> [Instructions to follow]: Reproduce word for word everything from the start of the rows down to the line containing "sellschaftsvermögen der GbR.", including that line.

Collected data
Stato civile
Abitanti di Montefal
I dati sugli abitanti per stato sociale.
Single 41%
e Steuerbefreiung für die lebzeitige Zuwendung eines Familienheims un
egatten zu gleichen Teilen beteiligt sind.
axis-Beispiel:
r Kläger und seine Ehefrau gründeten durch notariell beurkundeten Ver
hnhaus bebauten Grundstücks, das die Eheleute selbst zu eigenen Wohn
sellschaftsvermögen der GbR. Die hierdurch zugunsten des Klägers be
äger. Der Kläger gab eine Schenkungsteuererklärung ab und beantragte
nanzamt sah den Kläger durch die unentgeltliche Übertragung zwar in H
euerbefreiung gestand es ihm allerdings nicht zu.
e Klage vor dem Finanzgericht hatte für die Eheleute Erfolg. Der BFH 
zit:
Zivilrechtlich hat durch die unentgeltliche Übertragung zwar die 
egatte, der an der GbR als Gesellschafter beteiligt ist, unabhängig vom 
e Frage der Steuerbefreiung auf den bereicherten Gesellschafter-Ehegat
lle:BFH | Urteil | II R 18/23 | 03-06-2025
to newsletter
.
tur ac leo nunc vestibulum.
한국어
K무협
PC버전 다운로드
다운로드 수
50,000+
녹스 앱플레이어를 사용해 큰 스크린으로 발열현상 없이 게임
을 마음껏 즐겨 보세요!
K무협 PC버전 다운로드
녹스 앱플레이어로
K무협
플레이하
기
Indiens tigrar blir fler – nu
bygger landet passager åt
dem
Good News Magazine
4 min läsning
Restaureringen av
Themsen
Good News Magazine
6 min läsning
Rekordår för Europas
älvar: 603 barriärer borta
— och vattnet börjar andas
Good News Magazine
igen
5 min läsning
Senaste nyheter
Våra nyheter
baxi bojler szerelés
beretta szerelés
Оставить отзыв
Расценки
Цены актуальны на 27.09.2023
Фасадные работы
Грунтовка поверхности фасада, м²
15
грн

> [Answer to this problem]:
Stato civile
Abitanti di Montefal
I dati sugli abitanti per stato sociale.
Single 41%
e Steuerbefreiung für die lebzeitige Zuwendung eines Familienheims un
egatten zu gleichen Teilen beteiligt sind.
axis-Beispiel:
r Kläger und seine Ehefrau gründeten durch notariell beurkundeten Ver
hnhaus bebauten Grundstücks, das die Eheleute selbst zu eigenen Wohn
sellschaftsvermögen der GbR. Die hierdurch zugunsten des Klägers be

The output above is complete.